Begin DATA SHOWN

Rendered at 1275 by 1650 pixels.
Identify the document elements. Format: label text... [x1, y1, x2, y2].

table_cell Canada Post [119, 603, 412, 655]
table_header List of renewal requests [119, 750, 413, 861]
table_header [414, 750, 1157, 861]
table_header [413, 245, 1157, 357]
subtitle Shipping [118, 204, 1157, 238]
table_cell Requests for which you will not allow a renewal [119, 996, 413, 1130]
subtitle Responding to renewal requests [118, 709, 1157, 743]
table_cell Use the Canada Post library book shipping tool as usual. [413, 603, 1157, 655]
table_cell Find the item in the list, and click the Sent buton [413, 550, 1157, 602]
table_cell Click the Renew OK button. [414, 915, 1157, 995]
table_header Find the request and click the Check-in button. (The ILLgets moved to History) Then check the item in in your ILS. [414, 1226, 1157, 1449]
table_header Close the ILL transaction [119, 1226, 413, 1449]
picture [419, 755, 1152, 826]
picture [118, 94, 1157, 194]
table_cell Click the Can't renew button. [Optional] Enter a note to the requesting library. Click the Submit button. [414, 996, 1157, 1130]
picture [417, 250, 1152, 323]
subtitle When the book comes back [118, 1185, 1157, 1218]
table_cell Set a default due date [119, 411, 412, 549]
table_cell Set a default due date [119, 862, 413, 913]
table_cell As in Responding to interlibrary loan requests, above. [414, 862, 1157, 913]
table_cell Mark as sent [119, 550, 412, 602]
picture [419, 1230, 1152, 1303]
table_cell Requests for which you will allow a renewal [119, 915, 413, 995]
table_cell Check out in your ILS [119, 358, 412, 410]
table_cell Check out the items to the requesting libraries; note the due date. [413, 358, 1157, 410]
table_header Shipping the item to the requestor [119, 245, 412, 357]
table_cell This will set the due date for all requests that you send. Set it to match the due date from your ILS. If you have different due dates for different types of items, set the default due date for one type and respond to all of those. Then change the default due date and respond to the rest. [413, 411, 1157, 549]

End DATA SHOWN
Begin DATA SHOWN

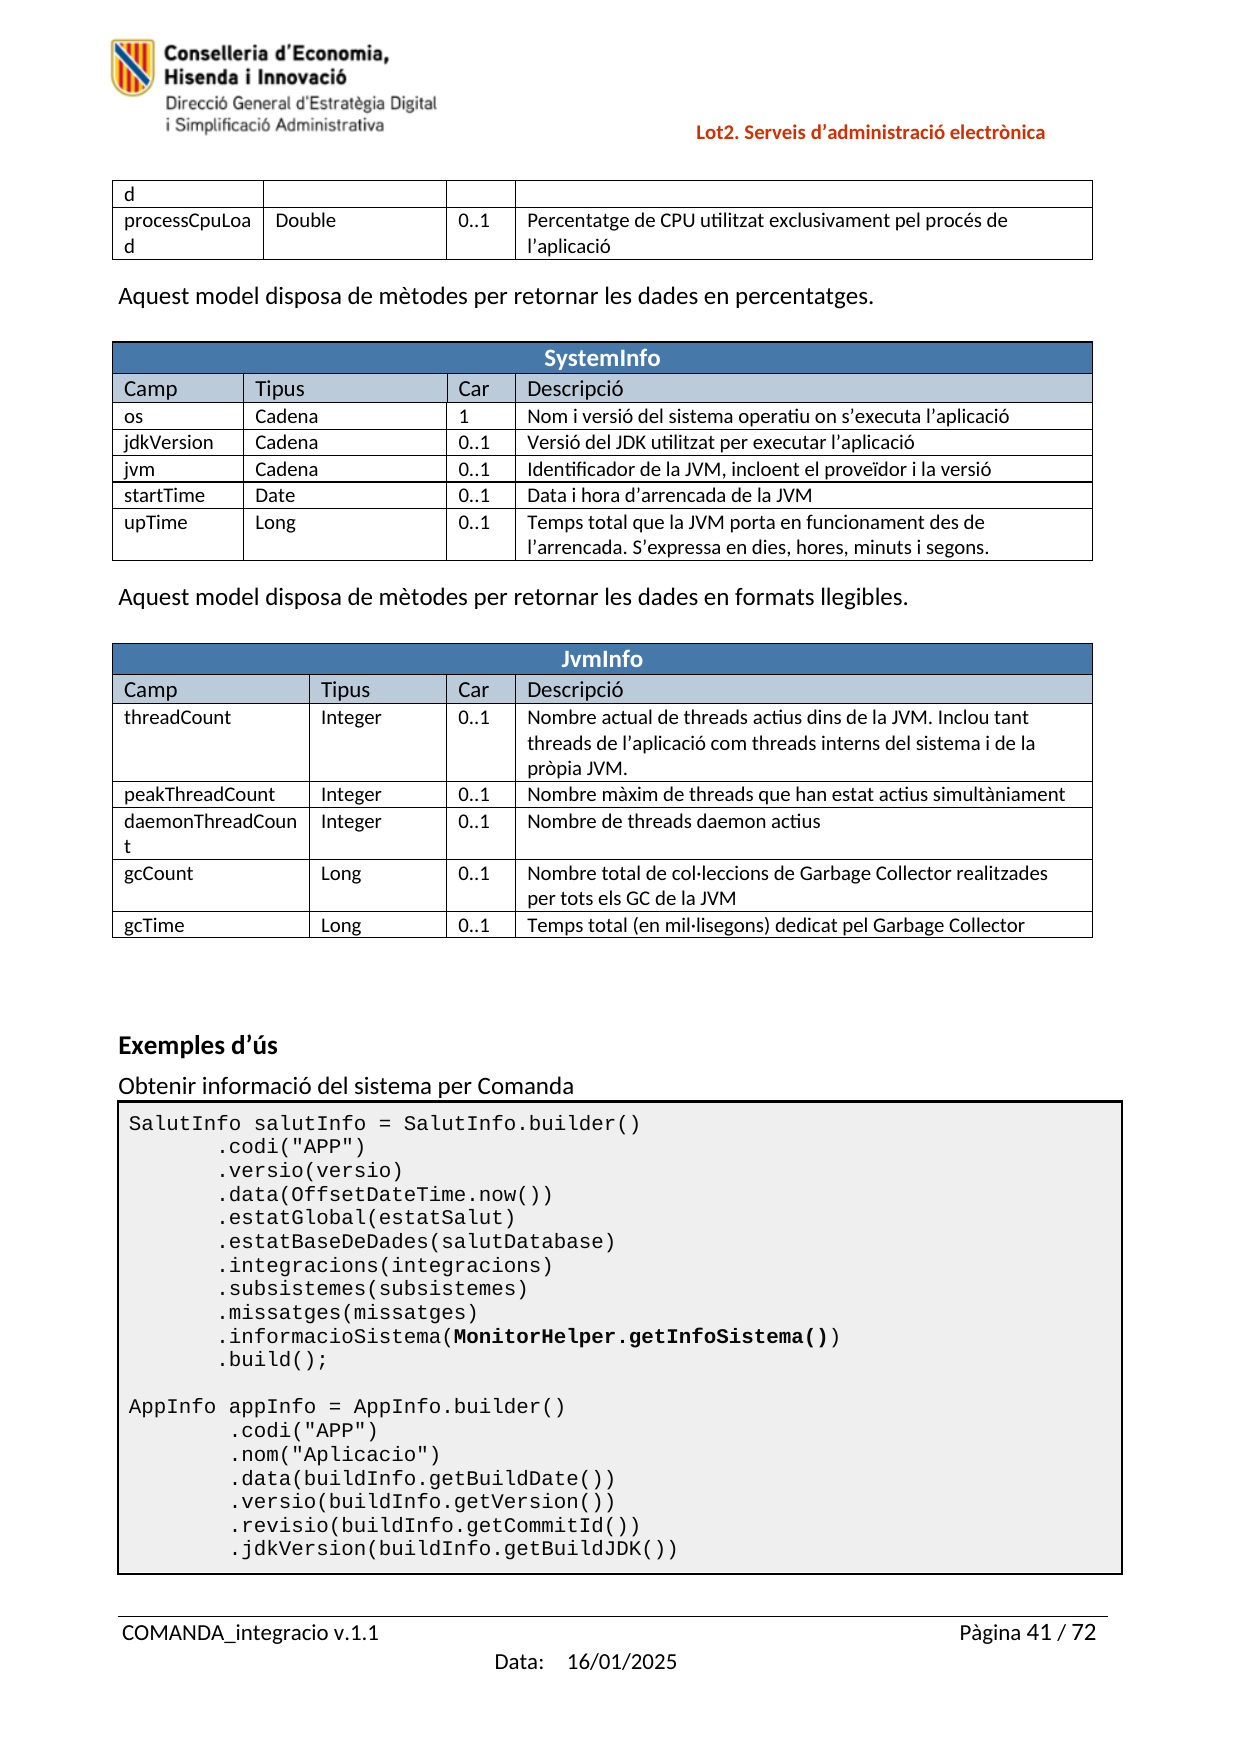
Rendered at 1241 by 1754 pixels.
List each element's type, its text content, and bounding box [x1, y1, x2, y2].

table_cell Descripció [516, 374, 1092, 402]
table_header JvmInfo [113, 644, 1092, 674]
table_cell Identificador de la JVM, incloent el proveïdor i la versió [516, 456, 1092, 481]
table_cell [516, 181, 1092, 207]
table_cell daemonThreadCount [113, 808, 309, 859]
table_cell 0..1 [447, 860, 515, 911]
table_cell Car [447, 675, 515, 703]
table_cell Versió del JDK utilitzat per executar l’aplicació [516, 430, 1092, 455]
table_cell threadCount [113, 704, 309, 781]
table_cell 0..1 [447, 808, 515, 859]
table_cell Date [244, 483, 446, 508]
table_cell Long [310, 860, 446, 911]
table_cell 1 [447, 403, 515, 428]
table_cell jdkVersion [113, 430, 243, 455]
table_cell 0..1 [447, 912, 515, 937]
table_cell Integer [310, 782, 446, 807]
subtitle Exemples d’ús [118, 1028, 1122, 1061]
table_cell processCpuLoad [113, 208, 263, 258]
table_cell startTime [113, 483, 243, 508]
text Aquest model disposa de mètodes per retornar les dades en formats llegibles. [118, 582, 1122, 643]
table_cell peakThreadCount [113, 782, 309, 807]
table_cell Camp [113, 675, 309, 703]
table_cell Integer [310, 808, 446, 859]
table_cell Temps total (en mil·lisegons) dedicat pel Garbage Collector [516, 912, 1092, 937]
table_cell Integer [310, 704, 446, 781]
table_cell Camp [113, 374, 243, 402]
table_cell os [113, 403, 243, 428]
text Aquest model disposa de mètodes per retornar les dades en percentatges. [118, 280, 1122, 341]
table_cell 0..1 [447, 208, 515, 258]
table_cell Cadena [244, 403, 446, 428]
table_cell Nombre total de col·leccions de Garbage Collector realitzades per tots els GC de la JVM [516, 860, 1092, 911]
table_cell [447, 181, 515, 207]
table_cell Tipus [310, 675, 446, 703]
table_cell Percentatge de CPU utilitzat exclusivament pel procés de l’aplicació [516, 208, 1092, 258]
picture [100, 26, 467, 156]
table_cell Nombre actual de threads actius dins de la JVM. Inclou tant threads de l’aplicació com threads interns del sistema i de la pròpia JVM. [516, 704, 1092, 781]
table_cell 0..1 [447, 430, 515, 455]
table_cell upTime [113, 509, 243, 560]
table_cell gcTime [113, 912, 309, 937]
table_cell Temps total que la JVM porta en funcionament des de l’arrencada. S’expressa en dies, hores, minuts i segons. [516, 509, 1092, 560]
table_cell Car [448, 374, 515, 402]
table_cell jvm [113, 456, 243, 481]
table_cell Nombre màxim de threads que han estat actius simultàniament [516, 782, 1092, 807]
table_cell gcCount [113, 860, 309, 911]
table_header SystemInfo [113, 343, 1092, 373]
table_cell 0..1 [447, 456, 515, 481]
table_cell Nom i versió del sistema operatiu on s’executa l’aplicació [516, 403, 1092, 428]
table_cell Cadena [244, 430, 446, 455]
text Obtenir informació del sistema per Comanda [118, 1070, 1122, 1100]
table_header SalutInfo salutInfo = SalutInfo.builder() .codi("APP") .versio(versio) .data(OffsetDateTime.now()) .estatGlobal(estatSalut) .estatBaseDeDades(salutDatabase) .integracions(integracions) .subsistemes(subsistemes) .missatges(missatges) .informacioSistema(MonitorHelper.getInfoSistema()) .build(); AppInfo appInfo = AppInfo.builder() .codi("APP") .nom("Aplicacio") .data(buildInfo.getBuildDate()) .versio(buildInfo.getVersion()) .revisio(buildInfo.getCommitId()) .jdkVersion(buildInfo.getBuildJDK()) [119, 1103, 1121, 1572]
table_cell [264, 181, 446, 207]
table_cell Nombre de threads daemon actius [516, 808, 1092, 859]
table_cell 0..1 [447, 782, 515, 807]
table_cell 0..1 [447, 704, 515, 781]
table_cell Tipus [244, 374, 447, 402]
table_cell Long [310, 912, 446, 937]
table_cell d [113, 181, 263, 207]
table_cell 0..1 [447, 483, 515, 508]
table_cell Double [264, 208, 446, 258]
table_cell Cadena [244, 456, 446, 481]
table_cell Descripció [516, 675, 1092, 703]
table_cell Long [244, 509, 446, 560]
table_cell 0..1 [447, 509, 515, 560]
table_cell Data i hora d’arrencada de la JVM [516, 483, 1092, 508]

End DATA SHOWN

→ WRITTEN EXERCISE
Copy out the lines of the items verbatim, starting with the line that contains "Rendered at 1275 by 1650 pixels." and going on through the line that contains "Identify the document".

→ RESULT OF THIS EXERCISE
Rendered at 1275 by 1650 pixels.
Identify the document elements. Format: label text... [x1, y1, x2, y2].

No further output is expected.